Cette exigence posée par l’article 11 conduit à constater un véritable télescopage entre deux délais. Le Conseil constitutionnel dispose, selon l’article 45-2 de l’ordonnance du 5 décembre 1958, d’un mois pour apprécier la recevabilité de la proposition sur le référendum.

En l’espèce toutefois, ce délai vient télescoper un autre délai, ouvert pour statuer sur la loi relative à la réforme des retraites. Le Rassemblement national et l’inter-groupe de la Nupes ont déjà fait connaître leur volonté de saisir le Conseil constitutionnel. La Première ministre elle-même, Madame Borne, a annoncé qu’elle saisirait « directement le Conseil constitutionnel », pour qu’il examine le texte « dans les meilleurs délais ». Cette formulation laisse entendre, même si ce n’est pas certain, que le gouvernement pourrait décider l’urgence, et donc contraindre le Conseil constitutionnel à se prononcer dans un délai de huit jours. On sait que le contrôle de constitutionnalité a priori, qu’il soit mis en œuvre par des parlementaires ou par la Première ministre, a nécessairement lieu après l’adoption de la loi et avant sa promulgation. Par voie de conséquence, le contrôle de la constitutionnalité de la loi sur les retraites a pour effet de repousser sa promulgation, au minimum de huit jours.

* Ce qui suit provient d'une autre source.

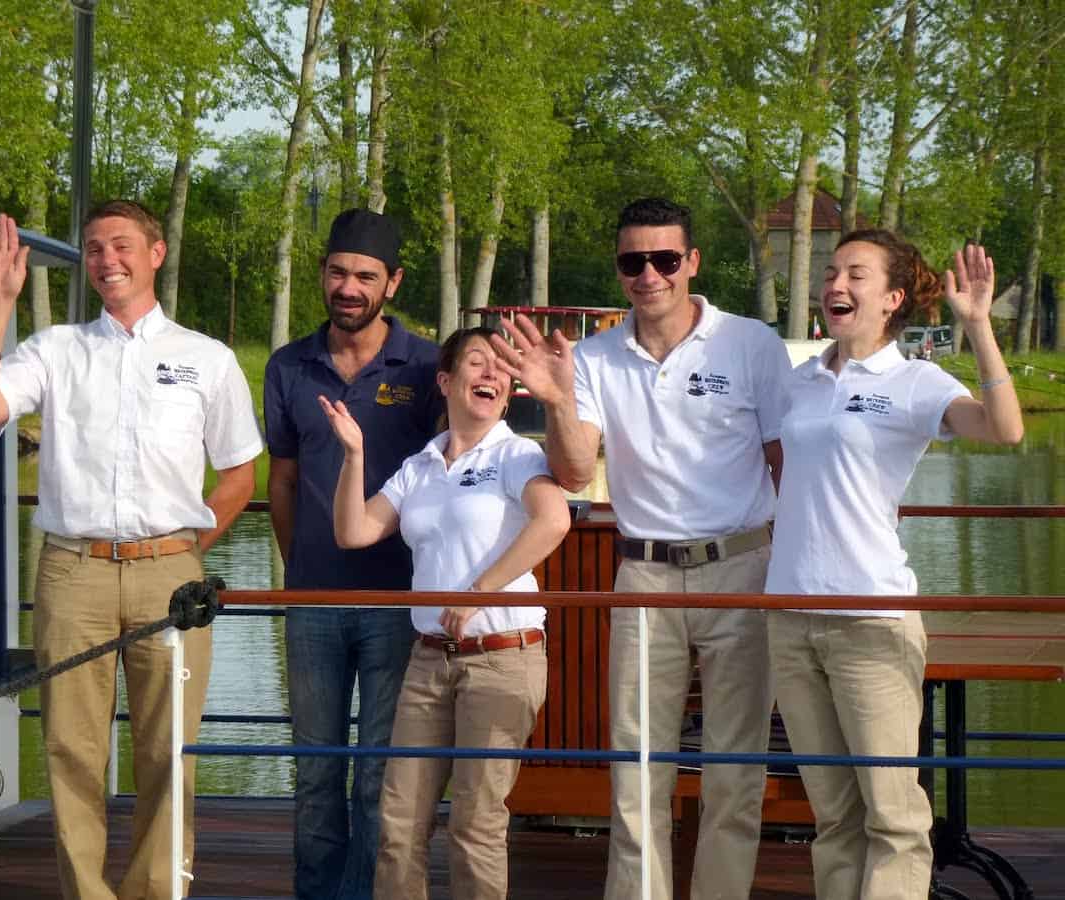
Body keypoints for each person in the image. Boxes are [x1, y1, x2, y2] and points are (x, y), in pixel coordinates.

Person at [0, 201, 262, 900]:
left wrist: (191, 550)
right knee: (70, 750)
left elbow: (241, 472)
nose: (106, 259)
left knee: (168, 752)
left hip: (171, 576)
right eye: (93, 249)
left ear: (156, 253)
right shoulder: (57, 350)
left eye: (121, 245)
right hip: (72, 572)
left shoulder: (204, 358)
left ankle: (156, 893)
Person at [491, 197, 791, 899]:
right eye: (633, 261)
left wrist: (798, 572)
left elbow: (787, 465)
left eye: (663, 259)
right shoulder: (592, 357)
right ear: (620, 268)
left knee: (735, 769)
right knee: (636, 768)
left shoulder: (750, 344)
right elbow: (571, 473)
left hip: (743, 567)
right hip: (645, 575)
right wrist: (559, 402)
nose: (648, 274)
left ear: (691, 262)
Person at [765, 231, 1023, 898]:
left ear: (893, 298)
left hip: (872, 620)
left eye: (855, 273)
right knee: (833, 816)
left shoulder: (914, 380)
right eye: (829, 272)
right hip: (791, 618)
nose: (834, 285)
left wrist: (978, 327)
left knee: (893, 816)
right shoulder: (801, 380)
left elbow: (1004, 429)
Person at [320, 326, 571, 900]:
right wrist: (354, 453)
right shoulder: (421, 465)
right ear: (446, 381)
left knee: (475, 825)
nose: (490, 374)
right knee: (398, 824)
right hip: (429, 662)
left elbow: (553, 521)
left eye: (499, 368)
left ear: (509, 390)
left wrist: (479, 590)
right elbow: (354, 530)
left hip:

Cette question devient alors essentielle au regard de la condition de recevabilité de la proposition de RIP, selon laquelle elle ne saurait « avoir pour objet l’abrogation d’une disposition législative promulguée depuis moins d’un an ». Le gouvernement serait-il tenté de déclarer l’urgence pour l’examen de la loi sur les retraites, afin de promulguer la loi immédiatement après la décision du Conseil, si celui-ci ne déclare pas évidemment l’ensemble du dispositif législatif inconstitutionnel ? Il s’agirait alors de promulguer la loi avant que le délai d’un mois du contrôle de recevabilité du RIP soit clos, imposant ainsi au Conseil constitutionnel une décision d’irrecevabilité, dès lors que la loi serait désormais promulguée depuis moins d’un an.

L’idée est sans doute séduisante pour le gouvernement mais elle se heurte à un solide obstacle juridique. Il réside tout entier dans la décision rendue par le Conseil constitutionnel le 9 mai 2019 à propos de la proposition de loi relative au maintien du groupe Aéroport de Paris dans le service public. Le Conseil estime alors que les conditions posées par l’article 11 sont respectées, alors même que la loi relative à la croissance et la transformation des entreprises prévoyant cette privatisation a été adoptée le lendemain du dépôt de la proposition de loi référendaire. Il précise que, « à la date d’enregistrement de la saisine, la proposition de loi n’avait pas pour objet l’abrogation d’une disposition législative promulguée depuis moins d’un an« . Autrement dit, la date de promulgation de la loi est appréciée au regard de la date de saisine du Conseil. En l’espèce, le Conseil a été saisi dès le 20 mars de la proposition de RIP et, à cette date, la loi sur les retraites n’est évidemment pas encore promulguée. Il peut donc examiner ce texte quand il le souhaite, car s’il dispose d’un délai d’un mois, aucune disposition ne lui interdit de statuer en quelques jours.

En tout état de cause, le Conseil constitutionnel tient désormais toutes les cartes en main. S’il déclare recevable la proposition référendaire avant d’avoir statué sur la loi retraites, il repousse la mise en œuvre de cette dernière jusqu’à la fin du délai de recueil des signatures, soit neuf mois. S’il statue sur la loi retraites avant d’examiner la proposition de RIP, il peut rendre le référendum inutile s’il déclare la loi non conforme à la Constitution. Et s’il la déclare conforme ou partiellement conforme à la Constitution, il ne s’interdit pas d’admettre ensuite la recevabilité du RIP, rendant inefficace la promulgation de la loi qui ne pourra guère être appliquée avant la fin de la période de recueil des signatures. De toute évidence, le Conseil constitutionnel est, dans cette affaire, le maître des horloges.